A Facebook post shared over 3,000 times has a local mom voicing concerns about the Fort Wayne Children’s Zoo.   

Check for small red bumps on your hands and arms after visiting the Fort Wayne Children’s zoo. That’s what Mei-Lin Smith says after she potentially contracted M. marinum when she put her hand in the stingray tank.

Dr. Jeffrey Sassmannshausen, with Three Rivers Dermatology, says M. marinum is a micro bacterial infection that is found in wet, moist areas.

Mei-Lin’s post continues that the zoo has been notified about her potential diagnosis.

 “The bacteria itself affects a few people where they get a skin infection.  We anticipate since the only water she, the guest, had been near was our Stingray Bay, it may have come from there,” says Bonnie Kemp, Director of Communications at the Fort Wayne Children’s Zoo.

Bonnie says M. marinum can be found in almost all water. Dr. Sassmannshausen says the most common cases he sees are from the homes of patients.

“There’s no way you can even realize that you’re being exposed,” says Dr.

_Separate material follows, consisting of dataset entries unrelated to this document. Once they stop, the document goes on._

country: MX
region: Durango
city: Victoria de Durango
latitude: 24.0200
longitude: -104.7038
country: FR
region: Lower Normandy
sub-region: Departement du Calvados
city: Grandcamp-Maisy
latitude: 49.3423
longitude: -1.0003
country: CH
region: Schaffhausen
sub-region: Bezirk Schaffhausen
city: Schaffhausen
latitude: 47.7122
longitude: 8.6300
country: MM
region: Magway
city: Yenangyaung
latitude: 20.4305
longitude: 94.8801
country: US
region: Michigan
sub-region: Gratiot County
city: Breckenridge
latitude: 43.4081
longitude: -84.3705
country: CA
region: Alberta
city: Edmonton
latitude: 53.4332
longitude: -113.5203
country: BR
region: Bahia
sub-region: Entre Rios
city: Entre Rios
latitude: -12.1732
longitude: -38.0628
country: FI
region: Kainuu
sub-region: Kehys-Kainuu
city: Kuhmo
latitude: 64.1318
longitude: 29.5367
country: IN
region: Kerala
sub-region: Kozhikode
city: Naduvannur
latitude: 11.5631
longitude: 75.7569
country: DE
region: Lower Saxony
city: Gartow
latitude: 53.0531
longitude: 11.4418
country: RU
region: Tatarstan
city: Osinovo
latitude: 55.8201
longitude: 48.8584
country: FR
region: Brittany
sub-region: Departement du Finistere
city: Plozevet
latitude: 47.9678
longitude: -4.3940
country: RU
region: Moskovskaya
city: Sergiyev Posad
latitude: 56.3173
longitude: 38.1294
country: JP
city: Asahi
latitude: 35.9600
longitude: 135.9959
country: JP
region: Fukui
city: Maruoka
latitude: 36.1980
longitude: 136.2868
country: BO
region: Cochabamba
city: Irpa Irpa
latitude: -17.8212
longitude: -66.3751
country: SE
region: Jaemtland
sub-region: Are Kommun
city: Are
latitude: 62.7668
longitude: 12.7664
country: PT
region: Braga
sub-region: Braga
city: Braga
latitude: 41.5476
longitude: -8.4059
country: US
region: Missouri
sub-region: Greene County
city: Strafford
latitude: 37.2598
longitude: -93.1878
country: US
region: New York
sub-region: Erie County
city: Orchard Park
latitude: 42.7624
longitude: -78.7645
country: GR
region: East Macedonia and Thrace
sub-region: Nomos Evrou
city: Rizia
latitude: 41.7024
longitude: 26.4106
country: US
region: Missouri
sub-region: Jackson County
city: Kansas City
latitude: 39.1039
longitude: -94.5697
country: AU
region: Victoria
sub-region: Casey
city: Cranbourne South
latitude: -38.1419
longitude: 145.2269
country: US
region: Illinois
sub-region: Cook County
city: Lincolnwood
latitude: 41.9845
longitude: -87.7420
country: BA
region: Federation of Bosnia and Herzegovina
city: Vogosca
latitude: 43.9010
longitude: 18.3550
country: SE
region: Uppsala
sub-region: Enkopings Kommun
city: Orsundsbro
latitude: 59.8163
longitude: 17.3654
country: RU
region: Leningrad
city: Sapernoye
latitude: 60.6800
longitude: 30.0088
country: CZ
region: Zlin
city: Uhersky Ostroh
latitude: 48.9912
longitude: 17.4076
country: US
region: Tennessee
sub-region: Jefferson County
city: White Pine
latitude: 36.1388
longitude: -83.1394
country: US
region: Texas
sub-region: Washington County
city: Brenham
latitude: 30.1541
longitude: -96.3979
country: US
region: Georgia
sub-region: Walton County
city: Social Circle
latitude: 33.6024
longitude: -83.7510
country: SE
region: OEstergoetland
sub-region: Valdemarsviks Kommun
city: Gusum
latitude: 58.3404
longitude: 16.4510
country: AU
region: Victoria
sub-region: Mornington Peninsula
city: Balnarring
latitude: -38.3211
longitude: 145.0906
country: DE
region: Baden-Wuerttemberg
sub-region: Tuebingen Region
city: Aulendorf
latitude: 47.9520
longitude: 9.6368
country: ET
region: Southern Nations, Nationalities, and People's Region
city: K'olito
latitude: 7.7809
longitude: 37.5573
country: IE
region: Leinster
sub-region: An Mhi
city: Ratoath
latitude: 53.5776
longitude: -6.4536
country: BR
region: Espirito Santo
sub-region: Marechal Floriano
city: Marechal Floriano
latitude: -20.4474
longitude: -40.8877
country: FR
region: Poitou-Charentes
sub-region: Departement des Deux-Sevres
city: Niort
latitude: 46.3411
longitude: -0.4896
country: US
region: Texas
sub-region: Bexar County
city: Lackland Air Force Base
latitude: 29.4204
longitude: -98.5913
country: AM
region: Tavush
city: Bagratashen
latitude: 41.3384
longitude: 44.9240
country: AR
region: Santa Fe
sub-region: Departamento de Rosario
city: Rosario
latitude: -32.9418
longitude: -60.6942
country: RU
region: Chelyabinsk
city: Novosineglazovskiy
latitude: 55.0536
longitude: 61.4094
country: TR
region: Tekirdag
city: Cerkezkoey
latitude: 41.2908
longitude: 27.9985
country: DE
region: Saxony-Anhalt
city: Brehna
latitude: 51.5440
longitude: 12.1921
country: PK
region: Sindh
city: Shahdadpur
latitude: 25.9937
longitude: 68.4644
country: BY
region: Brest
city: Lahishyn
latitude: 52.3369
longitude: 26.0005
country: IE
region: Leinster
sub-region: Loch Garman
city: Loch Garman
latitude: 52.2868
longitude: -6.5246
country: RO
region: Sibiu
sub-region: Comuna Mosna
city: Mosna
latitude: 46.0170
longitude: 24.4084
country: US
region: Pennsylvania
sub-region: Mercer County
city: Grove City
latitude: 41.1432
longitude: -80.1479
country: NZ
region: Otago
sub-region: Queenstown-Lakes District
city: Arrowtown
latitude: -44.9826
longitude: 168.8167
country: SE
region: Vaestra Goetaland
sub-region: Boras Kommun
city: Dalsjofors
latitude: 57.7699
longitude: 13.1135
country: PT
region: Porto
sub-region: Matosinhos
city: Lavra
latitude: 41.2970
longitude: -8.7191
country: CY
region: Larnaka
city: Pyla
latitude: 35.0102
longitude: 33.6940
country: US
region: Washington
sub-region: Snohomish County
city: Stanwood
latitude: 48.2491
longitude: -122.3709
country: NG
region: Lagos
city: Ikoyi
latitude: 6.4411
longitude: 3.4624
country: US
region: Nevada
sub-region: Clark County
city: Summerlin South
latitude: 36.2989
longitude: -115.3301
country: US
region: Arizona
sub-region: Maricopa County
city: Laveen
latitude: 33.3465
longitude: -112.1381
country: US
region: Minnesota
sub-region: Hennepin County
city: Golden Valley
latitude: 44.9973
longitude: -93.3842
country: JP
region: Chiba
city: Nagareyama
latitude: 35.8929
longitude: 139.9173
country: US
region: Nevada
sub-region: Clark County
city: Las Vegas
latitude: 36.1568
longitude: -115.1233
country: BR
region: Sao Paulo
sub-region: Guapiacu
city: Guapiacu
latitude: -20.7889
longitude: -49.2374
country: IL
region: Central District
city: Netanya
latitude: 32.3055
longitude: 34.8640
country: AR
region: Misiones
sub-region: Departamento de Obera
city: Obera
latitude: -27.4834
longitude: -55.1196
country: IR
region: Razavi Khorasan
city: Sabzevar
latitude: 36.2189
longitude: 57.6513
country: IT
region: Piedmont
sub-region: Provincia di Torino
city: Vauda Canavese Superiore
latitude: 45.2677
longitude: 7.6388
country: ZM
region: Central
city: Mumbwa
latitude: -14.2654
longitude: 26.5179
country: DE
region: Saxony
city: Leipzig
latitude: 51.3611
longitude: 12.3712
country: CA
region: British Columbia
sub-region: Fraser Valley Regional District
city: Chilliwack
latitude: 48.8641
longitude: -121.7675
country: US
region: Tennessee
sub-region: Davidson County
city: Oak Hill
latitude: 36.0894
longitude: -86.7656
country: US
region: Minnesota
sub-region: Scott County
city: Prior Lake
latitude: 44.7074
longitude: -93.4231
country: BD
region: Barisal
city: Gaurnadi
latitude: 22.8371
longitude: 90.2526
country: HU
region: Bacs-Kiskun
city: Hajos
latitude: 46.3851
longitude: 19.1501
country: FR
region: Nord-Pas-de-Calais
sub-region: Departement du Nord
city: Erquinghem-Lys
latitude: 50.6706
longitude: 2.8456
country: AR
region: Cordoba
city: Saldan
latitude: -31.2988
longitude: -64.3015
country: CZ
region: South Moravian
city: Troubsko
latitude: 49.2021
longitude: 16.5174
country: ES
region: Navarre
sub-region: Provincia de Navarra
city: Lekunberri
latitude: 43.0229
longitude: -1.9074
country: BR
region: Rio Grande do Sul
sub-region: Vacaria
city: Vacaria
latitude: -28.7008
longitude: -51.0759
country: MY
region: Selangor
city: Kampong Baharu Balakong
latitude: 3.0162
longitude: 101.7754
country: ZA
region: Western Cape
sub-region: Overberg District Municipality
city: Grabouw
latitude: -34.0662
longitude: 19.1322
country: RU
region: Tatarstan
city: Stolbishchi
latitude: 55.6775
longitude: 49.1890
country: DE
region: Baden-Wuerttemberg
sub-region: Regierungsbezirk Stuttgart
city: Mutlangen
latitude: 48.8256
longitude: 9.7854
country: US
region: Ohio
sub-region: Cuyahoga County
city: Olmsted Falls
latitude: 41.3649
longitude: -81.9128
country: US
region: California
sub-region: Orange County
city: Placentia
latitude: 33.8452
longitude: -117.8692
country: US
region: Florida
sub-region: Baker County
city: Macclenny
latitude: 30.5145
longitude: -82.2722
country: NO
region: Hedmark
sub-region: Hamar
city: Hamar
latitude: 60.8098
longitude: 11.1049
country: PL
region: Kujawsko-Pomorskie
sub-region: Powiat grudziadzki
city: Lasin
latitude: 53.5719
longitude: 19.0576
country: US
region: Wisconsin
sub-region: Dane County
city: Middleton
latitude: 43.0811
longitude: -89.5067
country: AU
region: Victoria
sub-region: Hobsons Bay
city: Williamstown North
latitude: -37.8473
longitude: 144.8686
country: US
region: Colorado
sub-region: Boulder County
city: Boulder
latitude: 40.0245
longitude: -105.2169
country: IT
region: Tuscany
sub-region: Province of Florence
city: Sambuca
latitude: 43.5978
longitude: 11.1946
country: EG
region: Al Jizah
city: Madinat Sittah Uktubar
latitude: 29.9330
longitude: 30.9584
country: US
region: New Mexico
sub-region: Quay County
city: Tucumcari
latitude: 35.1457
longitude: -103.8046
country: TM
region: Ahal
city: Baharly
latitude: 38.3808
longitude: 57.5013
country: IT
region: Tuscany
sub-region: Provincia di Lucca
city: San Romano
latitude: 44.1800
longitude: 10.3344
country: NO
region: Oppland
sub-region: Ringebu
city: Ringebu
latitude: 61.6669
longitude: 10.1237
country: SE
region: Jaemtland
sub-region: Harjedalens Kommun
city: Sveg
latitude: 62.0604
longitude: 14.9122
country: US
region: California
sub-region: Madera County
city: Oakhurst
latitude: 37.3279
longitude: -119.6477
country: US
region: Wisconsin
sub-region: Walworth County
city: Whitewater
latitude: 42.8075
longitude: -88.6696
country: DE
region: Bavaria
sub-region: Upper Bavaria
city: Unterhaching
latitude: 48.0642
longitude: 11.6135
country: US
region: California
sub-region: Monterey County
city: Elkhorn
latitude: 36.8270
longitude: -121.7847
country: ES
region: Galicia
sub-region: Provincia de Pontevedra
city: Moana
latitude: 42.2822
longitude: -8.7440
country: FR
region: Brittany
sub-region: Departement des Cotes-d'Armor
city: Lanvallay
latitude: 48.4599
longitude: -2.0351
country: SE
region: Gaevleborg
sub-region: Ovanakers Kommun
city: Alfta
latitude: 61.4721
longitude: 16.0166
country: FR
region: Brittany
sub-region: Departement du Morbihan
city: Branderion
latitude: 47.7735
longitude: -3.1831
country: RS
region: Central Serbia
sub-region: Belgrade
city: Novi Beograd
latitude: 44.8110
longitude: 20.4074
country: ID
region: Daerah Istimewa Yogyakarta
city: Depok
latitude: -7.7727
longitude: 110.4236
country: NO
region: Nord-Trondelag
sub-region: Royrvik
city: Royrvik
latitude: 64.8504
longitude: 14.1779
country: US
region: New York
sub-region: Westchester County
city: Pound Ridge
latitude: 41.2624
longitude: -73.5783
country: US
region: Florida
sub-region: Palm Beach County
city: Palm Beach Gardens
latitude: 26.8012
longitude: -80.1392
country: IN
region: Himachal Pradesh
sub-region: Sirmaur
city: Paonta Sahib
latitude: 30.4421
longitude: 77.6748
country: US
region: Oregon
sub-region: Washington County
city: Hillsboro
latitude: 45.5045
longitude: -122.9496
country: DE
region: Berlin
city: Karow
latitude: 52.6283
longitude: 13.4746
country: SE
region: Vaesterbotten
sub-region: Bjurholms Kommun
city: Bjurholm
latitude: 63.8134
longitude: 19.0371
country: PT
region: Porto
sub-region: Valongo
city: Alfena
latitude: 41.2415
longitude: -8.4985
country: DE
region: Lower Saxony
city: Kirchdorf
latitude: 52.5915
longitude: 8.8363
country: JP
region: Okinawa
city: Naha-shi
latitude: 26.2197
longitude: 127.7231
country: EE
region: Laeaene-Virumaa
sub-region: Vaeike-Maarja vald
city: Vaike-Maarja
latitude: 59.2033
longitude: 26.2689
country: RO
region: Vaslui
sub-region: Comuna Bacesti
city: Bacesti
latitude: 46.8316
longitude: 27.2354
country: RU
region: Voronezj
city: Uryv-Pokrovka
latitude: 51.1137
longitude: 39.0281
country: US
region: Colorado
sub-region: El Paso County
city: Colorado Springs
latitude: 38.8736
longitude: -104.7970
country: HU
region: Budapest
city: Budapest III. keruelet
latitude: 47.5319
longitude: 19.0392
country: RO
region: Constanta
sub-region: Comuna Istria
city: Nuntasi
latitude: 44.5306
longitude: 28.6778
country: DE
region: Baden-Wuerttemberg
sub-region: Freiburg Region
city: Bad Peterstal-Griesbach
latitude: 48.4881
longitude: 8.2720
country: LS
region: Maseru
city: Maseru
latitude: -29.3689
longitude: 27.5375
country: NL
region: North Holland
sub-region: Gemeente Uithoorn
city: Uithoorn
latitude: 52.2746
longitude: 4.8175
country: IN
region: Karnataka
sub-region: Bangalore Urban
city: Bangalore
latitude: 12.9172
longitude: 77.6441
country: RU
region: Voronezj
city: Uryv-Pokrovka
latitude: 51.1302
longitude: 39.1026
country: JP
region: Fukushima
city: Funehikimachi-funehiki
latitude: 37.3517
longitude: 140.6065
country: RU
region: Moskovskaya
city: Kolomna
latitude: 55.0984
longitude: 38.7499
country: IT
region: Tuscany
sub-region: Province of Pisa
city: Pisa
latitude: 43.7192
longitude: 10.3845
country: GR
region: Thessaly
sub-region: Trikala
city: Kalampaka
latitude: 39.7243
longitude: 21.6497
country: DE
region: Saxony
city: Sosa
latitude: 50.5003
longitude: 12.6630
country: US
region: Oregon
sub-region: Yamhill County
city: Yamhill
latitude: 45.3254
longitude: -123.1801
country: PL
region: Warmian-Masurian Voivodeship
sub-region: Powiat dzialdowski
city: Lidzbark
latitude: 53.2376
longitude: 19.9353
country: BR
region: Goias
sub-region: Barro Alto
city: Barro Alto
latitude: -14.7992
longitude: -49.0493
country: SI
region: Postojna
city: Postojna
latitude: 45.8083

Sassmannshausen.

He says M. marinum is often treated as a wart at first, and doesn’t give much discomfort, it just might be a little sore.

“Most common time I will see a M. marinum infection is someone cleaning their fish bowl,” Dr. Sassmannshausen explains.

The zoo says they will continue, as always, to encourage guests to wash their hands after touching any animal.

“Honestly, in this particular case, it very seldom affects children, mostly affects adults, even then mostly women. You either have to have a cut, or a break in your skin for it even to be a concern. If that’s the case, don’t put your hands in water,” says Bonnie.

Mei-Lin tells WANE 15 she didn’t see warning signs telling people not to put their hands in the water if they have open wounds, and believes it’s the zoo’s responsibility.

The zoo says up until this point, they haven’t been approached or thought about placing a sign telling people with open wounds not to touch the animals.

The zoo also says unfortunately, there is no way they can treat water for M. marinum without using chlorine, and they can’t obviously do that because of the animals in the water.